Пелорус сделал паузу, по всей вероятности, колеблясь, прежде чем добавить еще что-то, но все же решил ничего не говорить. Его голубые глаза, казалось, изучали реакцию Лидиарда, но Дэвиду в настоящий момент нечего было обнаруживать. Вместо этого он спросил:
— Так что же такое использует Харкенддера?
— Нечто такое, что имеет сходство с тем существом, использующим вас, — с резкой прямотой ответил вервольф. — Бог это или демон, ангел или чудовище — кто может определить, что с ним сделало время? Когда мир еще был юным, я мог бы это узнать, но во что превратилось это существо теперь, когда перестало играть роль Создателя, я не могу сказать. Не знаю, и как волны перемен его изменили. Убежден, он и сам себя, как следует, не знает, все его мудрость и вера были заморожены его мощью. И если я, который бодрствовал большую часть этих десяти тысяч лет, нашел этот мир слишком изменившимся, чтобы он мог мне понравиться, то насколько же более непривычным должны его находить те, кто проснулся только недавно?
— Но ведь у них есть свои средства обнаруживать его свойства, — спокойно напомнил Лидиард. — То, что известно Харкендеру, знает и его хозяин, а если картина мира в глазах у Харкендера полностью искажена, как будет настаивать сэр Эдвард, разве этому хозяину не захочется смотреть при помощи тысяч других пар глаз? Разумеется, ничто не спрячется от подобного существа.
— Внешний вид и понимание — вовсе не одно и то же. — серьезно заметил Пелорус, — И мне кажется, вы могли бы прийти к тому, чтобы это понять. Сила Творения не может обойтись без расплаты, ведь наше внутреннее зрение меняет то, что видит, и чем большую потребность в знании мы испытываем, тем легче становимся жертвами для соблазнительных фантазий.
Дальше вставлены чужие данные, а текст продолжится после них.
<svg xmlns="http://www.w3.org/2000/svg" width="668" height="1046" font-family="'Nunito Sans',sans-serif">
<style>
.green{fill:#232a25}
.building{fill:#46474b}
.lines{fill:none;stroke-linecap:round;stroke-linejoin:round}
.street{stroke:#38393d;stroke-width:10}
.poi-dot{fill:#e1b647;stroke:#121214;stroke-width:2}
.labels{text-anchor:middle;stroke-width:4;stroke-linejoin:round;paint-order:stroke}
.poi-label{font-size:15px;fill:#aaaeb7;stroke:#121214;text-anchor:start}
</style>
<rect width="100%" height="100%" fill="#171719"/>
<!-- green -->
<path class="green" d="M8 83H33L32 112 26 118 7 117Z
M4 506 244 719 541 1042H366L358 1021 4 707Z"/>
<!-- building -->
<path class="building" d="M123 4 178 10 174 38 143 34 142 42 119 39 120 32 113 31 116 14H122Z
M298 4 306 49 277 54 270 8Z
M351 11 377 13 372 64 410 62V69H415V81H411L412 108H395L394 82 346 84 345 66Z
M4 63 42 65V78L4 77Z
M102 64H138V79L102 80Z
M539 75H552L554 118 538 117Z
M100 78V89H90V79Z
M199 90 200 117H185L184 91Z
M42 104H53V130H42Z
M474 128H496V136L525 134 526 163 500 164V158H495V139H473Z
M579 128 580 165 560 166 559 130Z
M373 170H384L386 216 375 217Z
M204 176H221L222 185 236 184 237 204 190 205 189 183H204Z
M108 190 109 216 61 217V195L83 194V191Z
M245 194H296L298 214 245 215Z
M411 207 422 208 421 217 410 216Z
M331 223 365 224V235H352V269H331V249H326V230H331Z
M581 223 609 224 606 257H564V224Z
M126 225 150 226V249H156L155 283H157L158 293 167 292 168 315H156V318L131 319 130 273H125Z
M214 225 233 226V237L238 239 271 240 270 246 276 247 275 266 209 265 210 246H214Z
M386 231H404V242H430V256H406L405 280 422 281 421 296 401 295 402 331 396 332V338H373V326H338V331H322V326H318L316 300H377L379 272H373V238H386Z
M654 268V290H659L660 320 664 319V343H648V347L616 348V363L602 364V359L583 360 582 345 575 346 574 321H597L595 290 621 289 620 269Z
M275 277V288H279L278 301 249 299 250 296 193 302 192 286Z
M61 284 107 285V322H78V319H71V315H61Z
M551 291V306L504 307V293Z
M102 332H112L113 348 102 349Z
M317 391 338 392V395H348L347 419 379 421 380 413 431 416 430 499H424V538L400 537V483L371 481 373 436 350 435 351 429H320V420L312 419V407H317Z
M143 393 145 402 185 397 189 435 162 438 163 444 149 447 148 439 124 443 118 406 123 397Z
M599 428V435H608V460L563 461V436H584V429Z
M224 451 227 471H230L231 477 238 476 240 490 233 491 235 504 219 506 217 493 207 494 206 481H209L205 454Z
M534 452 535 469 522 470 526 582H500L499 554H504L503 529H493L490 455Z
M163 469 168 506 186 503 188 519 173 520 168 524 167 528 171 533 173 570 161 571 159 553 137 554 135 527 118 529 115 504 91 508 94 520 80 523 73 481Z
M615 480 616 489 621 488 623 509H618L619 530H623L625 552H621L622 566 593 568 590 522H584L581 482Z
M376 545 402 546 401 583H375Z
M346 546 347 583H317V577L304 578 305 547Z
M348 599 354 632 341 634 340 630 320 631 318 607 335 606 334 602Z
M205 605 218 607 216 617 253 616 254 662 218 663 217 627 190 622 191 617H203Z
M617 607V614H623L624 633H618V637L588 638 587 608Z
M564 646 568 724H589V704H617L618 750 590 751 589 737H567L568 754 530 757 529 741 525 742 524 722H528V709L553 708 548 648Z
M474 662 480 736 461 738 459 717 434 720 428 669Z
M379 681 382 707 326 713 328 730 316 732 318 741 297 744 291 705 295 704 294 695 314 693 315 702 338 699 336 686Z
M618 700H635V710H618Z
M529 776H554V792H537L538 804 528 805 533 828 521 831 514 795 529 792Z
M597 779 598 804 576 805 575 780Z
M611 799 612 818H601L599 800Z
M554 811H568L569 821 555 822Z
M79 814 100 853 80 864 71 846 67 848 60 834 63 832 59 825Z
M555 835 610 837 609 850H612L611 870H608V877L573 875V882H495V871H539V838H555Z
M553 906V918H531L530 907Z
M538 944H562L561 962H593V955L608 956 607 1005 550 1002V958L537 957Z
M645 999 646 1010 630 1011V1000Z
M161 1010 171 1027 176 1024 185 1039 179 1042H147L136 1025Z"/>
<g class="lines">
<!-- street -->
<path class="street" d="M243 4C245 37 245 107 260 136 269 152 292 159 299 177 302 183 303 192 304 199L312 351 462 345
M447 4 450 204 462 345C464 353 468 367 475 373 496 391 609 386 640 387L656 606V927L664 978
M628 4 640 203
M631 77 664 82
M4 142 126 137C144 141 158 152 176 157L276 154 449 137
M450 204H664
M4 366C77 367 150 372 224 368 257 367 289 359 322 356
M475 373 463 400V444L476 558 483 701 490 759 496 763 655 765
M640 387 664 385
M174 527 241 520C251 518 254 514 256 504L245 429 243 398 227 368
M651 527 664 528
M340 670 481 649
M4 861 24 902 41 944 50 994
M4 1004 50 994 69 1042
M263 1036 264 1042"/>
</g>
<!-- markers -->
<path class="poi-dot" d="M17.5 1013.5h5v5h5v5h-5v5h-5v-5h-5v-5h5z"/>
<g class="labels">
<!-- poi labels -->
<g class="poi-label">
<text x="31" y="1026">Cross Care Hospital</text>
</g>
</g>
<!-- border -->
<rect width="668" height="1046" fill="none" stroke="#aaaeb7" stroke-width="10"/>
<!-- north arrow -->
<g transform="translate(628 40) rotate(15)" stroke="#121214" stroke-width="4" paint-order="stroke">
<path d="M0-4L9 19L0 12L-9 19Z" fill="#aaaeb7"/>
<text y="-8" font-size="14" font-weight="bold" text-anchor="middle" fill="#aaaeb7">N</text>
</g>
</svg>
— Но однажды, по крайней мере, я видел то, в чем не мог сомневаться. — пробормотал Лидиард, — И это было нечто такое, чего я никак не мог бы выдумать, и безусловно, не стал бы по собственному желанию на это смотреть.
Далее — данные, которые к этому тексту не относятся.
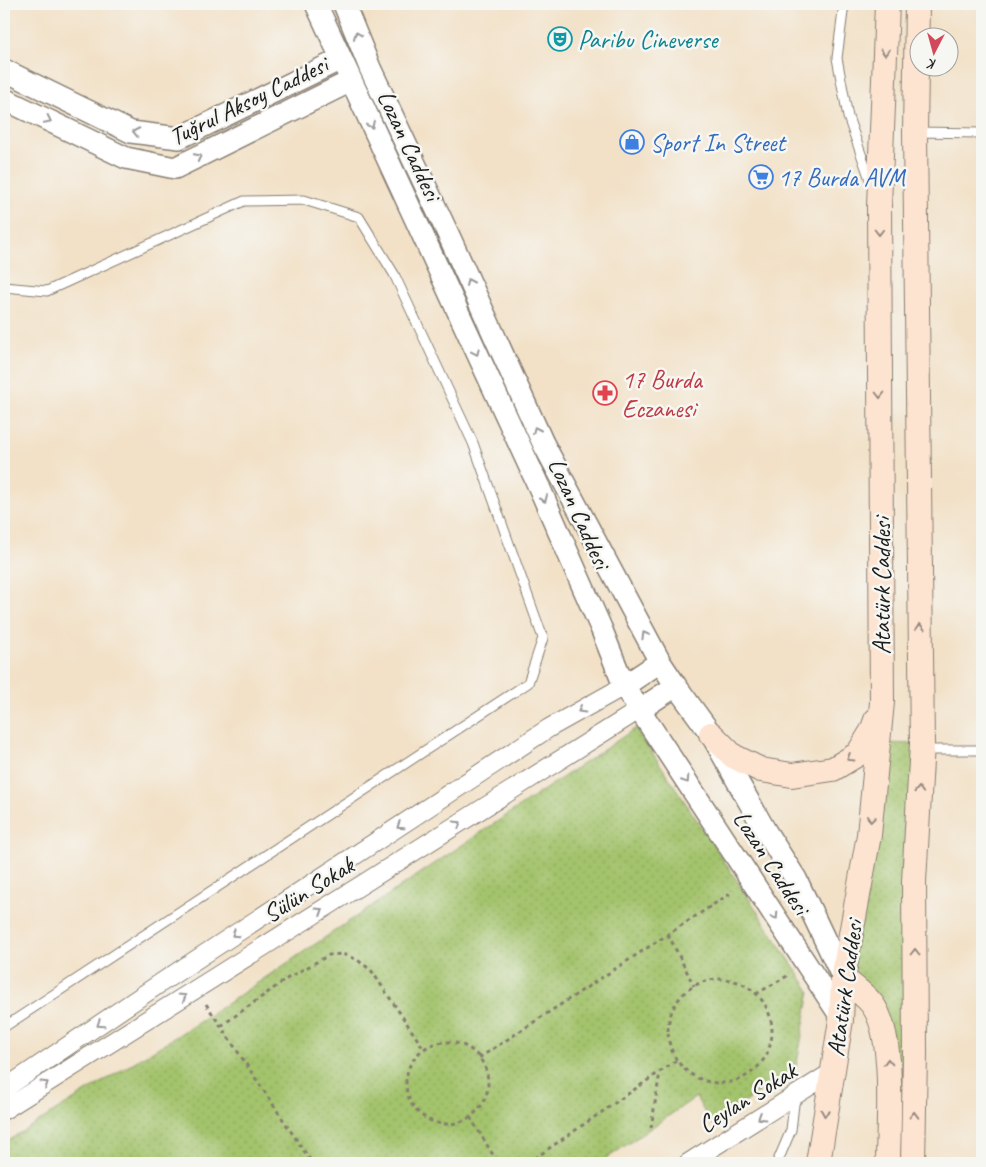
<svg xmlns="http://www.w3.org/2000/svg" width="986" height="1167" viewBox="0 0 986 1167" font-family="Caveat,sans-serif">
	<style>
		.grass { fill: url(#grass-dots); stroke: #607044 }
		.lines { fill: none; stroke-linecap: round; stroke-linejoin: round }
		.service-casing { stroke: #877e72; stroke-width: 11 }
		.minor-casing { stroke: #877e72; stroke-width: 20 }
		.tertiary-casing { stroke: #877e72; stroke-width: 24 }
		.secondary-casing { stroke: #877e72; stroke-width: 26 }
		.path { stroke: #877e72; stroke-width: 3; stroke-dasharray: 4 4; stroke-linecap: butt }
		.service { stroke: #fff; stroke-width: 9 }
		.minor { stroke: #fff; stroke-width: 18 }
		.tertiary { stroke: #fff; stroke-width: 21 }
		.secondary { stroke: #fde4d1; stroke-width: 24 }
		.oneway { stroke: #999 }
		.oneway2 { stroke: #988a80 }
		.labels { text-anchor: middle; stroke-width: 5; stroke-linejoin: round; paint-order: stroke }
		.culture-label { font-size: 25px; fill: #0d838f; stroke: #f6f6f2; text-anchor: start }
		.street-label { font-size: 25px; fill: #1c1c1c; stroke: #f6f6f2 }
		.shop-label { font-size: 25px; fill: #366cbe; stroke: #f6f6f2; text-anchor: start }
		.health-label { font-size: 25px; fill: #be3a42; stroke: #f6f6f2; text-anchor: start }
	</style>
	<defs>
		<pattern id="grass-dots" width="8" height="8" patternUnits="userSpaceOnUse" patternTransform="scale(1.25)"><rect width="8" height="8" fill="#a3c36c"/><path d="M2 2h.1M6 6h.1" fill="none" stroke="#8ca75d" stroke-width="1.8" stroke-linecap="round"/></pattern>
	</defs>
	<rect width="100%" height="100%" fill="#f6f6f2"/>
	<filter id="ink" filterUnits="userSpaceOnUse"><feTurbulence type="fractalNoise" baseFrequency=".02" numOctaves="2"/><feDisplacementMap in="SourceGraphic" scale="10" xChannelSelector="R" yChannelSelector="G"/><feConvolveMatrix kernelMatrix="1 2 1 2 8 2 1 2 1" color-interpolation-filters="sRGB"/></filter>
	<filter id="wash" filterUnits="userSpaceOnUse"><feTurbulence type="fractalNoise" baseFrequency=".0096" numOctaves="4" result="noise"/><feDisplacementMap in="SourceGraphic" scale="20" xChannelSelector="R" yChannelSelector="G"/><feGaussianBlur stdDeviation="1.12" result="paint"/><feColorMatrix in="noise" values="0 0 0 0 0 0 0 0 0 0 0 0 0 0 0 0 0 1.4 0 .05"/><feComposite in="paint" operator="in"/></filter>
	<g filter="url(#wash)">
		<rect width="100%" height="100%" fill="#f2e1c7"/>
		<!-- grass -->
		<path class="grass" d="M636 728 810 991 796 1068 711 1124 696 1097 600 1163H4V1143L204 1019Z
			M878 743 922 744 913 1163H888L887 1045 843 978Z"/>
	</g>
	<g filter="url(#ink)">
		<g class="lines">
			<!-- service casing -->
			<g class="service-casing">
				<path id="service" d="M844 4 837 58 848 117 872 185
					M915 132 982 133
					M4 287 47 291 244 201 304 200 359 217 394 274 473 443 543 638 528 683 4 1027
					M923 750H982
					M777 1163 791 1130 795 1096"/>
			</g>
			<!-- minor casing -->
			<g class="minor-casing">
				<path id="minor" d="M4 1089 162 982 549 728 624 686
					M4 1110 639 710
					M688 1163 832 1072"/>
			</g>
			<!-- tertiary casing -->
			<g class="tertiary-casing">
				<path id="tertiary" d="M316 4 539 487 601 628 624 686 841 1017
					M344 4 370 68 450 238 543 443 660 662 676 686 711 734 766 832 796 879 843 978
					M4 70 131 132 179 138 341 59
					M4 99 126 158 175 168 351 81
					M624 686 660 662
					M639 710 676 686"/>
			</g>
			<!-- secondary casing -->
			<g class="secondary-casing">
				<path id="secondary" d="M711 734 733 756 761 770 792 775 833 769 858 754 872 731 876 720
					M843 978C852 986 864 994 872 1004 896 1035 888 1123 888 1163
					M818 1163 841 1020 843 978 869 835 882 702 879 206 887 4
					M913 1163 915 1053 914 881 922 744 915 132 917 4"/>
			</g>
			<!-- path -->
			<path class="path" d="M668 934 694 986
				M668 1031a52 52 0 1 1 104 0a52 52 0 1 1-104 0Z
				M756 994 789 975
				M206 1004 312 1163
				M221 1026 288 978 329 955 342 954 356 959 371 970 424 1049
				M406 1083a41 41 0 1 1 82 0a41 41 0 1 1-82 0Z
				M479 1058 731 893 732 890
				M470 1117 498 1163
				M651 1128 660 1072
				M528 1163 677 1060"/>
			<!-- service -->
			<use href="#service" class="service"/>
			<!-- minor -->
			<use href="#minor" class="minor"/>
			<!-- tertiary -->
			<use href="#tertiary" class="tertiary"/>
			<!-- secondary -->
			<use href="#secondary" class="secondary"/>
		</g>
		<!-- one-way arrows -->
		<defs><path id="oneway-chevron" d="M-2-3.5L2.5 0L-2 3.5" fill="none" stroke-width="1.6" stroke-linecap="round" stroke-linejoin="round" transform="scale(1.25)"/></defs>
		<g class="oneway">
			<use href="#oneway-chevron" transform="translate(357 35) rotate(-113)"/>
			<use href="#oneway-chevron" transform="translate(48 120) rotate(26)"/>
			<use href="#oneway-chevron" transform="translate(371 125) rotate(65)"/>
			<use href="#oneway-chevron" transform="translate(136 132) rotate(-168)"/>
			<use href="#oneway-chevron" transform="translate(198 157) rotate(-27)"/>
			<use href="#oneway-chevron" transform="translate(469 282) rotate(-114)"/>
			<use href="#oneway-chevron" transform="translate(476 352) rotate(65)"/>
			<use href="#oneway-chevron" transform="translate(536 430) rotate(-114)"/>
			<use href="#oneway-chevron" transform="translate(544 499) rotate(66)"/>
			<use href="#oneway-chevron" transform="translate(645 635) rotate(-119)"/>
			<use href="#oneway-chevron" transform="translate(581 710) rotate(150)"/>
			<use href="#oneway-chevron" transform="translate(686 780) rotate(57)"/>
			<use href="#oneway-chevron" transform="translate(458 824) rotate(-32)"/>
			<use href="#oneway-chevron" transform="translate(400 826) rotate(147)"/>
			<use href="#oneway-chevron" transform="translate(320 911) rotate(-32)"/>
			<use href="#oneway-chevron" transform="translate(775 916) rotate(57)"/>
			<use href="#oneway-chevron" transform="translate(235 934) rotate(147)"/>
			<use href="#oneway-chevron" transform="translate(183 997) rotate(-32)"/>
			<use href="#oneway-chevron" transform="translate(100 1024) rotate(146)"/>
			<use href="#oneway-chevron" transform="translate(45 1084) rotate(-32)"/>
			<use href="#oneway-chevron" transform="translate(761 1117) rotate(148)"/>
		</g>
		<g class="oneway2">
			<use href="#oneway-chevron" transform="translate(885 52) rotate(92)"/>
			<use href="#oneway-chevron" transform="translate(879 232) rotate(90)"/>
			<use href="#oneway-chevron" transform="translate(880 395) rotate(90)"/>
			<use href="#oneway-chevron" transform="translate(920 627) rotate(-91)"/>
			<use href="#oneway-chevron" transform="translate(850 758) rotate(148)"/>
			<use href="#oneway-chevron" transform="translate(919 790) rotate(-87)"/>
			<use href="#oneway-chevron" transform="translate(871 819) rotate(96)"/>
			<use href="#oneway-chevron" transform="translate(915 952) rotate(-90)"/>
			<use href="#oneway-chevron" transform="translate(888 1062) rotate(-92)"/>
			<use href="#oneway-chevron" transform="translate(825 1113) rotate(99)"/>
			<use href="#oneway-chevron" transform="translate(914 1115) rotate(-89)"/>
		</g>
	</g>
	<!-- icons -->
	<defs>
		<g id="theatre-ring" transform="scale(1.25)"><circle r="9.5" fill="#f6f6f2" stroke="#0f9aa8" stroke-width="1.5"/><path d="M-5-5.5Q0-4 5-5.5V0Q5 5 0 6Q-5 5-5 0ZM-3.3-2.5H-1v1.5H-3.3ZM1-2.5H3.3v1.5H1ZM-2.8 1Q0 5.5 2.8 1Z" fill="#0f9aa8"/></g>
		<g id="shop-ring" transform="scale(1.25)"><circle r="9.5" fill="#f6f6f2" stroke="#3f7fe0" stroke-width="1.5"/><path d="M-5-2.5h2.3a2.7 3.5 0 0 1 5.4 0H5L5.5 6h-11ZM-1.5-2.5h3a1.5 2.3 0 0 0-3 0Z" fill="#3f7fe0"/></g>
		<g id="supermarket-ring" transform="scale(1.25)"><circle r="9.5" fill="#f6f6f2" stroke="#3f7fe0" stroke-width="1.5"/><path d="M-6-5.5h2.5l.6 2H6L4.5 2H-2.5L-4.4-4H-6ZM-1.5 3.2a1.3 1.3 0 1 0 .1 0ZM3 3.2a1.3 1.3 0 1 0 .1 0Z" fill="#3f7fe0"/></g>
		<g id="pharmacy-ring" transform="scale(1.25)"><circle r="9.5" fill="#f6f6f2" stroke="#e0444e" stroke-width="1.5"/><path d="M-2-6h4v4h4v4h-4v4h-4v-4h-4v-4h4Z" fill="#e0444e"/></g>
	</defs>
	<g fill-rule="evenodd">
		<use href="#theatre-ring" x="560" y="39"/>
		<use href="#shop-ring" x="632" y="142"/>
		<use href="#supermarket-ring" x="761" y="177"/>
		<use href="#pharmacy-ring" x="605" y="393"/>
	</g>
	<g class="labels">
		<!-- culture labels -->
		<g class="culture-label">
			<text x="578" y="48">Paribu Cineverse</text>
		</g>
		<!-- street labels -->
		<g class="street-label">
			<text transform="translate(248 100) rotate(-26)" y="9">Tuğrul Aksoy Caddesi</text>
			<text transform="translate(410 145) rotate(65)" y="9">Lozan Caddesi</text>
			<text transform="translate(580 513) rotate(66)" y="9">Lozan Caddesi</text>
			<text transform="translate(881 586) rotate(-90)" y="9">Atatürk Caddesi</text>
			<text transform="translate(772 862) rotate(57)" y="9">Lozan Caddesi</text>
			<text transform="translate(308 889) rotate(-32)" y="9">Sülün Sokak</text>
			<text transform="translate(844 988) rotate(-82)" y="9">Atatürk Caddesi</text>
			<text transform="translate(747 1097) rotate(-32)" y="9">Ceylan Sokak</text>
		</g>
		<!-- shop labels -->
		<g class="shop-label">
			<text x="650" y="151">Sport In Street</text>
			<text x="778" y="186">17 Burda AVM</text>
		</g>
		<!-- health labels -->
		<g class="health-label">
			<text x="622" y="388">17 Burda<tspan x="622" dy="29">Eczanesi</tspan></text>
		</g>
	</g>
	<!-- margin -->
	<rect width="986" height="1167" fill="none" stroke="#f6f6f2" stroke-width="20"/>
	<!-- north arrow -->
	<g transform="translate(934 52) rotate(186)"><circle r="24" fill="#f6f6f2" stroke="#9f9f9c"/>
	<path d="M0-4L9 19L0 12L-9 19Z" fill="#d1495b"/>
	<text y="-8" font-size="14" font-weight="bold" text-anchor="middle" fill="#1c1c1c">K</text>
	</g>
</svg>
Пелорус отвернулся, потому что чайник начал закипать. Он прервал разговор, чтобы насыпать чай в заварной чайник и затем налить туда кипящей воды, тщательно перемешивая содержимое.
— А ведь вы не Создатель, и можете видеть более ясно посредством добродетели вашей холодной, как лед, души, чем этот кто-то. — произнес он через некоторое время, — И все же претендуете на то, что виденное вами только однажды — истина. Боги нуждаются в оракулах больше, чем люди, Дэвид, они часто видят слишком многое — и не всегда достаточно.
Пелорус разлил чай по чашкам и передал одну из них гостю, прежде чем снова устроился на своем стуле. Он умышленно смотрел мимо Лидиарда, разглядывая пламя, весело пляшущее и сверкающее за решеткой камина.
— Каковы ваши планы? — спросил он небрежно.